Batı dünyasının yine coğrafya aşkı depreşti. Her 100 yılda bir bu hastalığa tutulur o dünya. Kendileri masa başında, fazla terlemeden haritaları önlerine açarlar... Post-it’leri yapıştırırlar bazı noktalara... Küçük notlar düşerler... Şimdilerde uydu görüntüleri ve farklı ışıklandırma sistemleriyle çalışıyorlardır muhakkak... Kırmızı hatları mevcuttur, o coğrafyalardaki devşirmeleriyle... Kimsenin o görüşmelere ulaşamayacağını sanırlar...
Önemli olan o coğrafyalarla ilgili projelerinin hayata geçmesidir. O coğrafyalardaki insanların acıları, öncelikleri, planları önem taşımaz.
Bir süredir Türkiye ve yakın coğrafyasıyla ilgili harita çalışmaları gerçekleştirme hayalinde Batı dünyası.
Bu harita çalışmaları, hiçbir şekilde bu coğrafyanın insanı ve bu coğrafyanın gerçekleriyle uyum içinde değil.
Dahası bu coğrafyanın tüm değerlerini hiçe sayan bir plan içinde “üst akıl”.
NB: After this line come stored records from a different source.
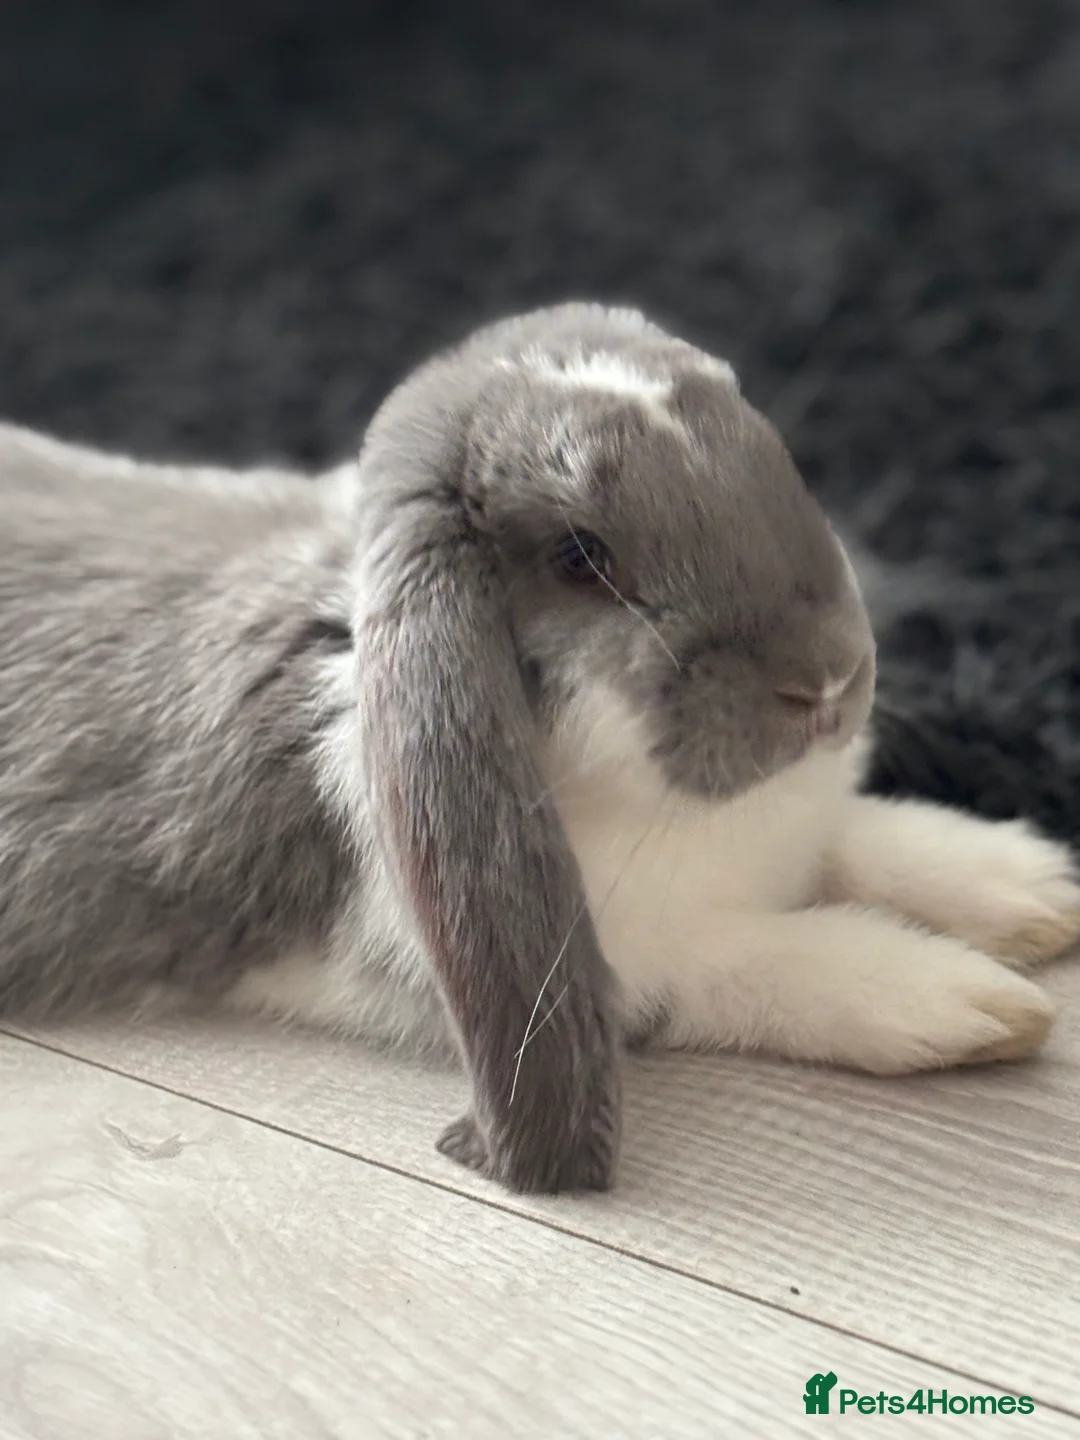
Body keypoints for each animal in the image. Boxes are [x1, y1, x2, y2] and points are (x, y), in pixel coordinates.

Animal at [2, 302, 1078, 1198]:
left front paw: (1031, 887)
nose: (825, 683)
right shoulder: (635, 957)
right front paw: (966, 1002)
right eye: (579, 557)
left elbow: (859, 840)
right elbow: (764, 956)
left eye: (772, 457)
Ve maalesef bu harita çalışmasını içeriden devşirdiği askeri ve siyasi figürler vasıtasıyla gerçekleştirme niyetindeler. Kendi ellerini kirletmeden. En büyük darbeyi ise içeriden bildiklerimiz ile vurma çabasındalar. Filmi geriye saralım. Oyun o kadar açıkki. Oyuncular da tartışma götürmüyor.
FETÖ terör örgütü öncülüğünde millete ve lidere saldıran üst akıl, bu noktaya giden yolu kimler aracılığıyla döşemişti, gözden kaçmasın.
Cumhurbaşkanı Recep Tayyip Erdoğan’ı siyaset sahnesinden silmek ya da onun hareket alanını daraltma çabasına kimler girmişti?
Kimler, ona “otoriter”, “diktatör” ve sonrasında “sultan” sıfatlarını reva görmüştü?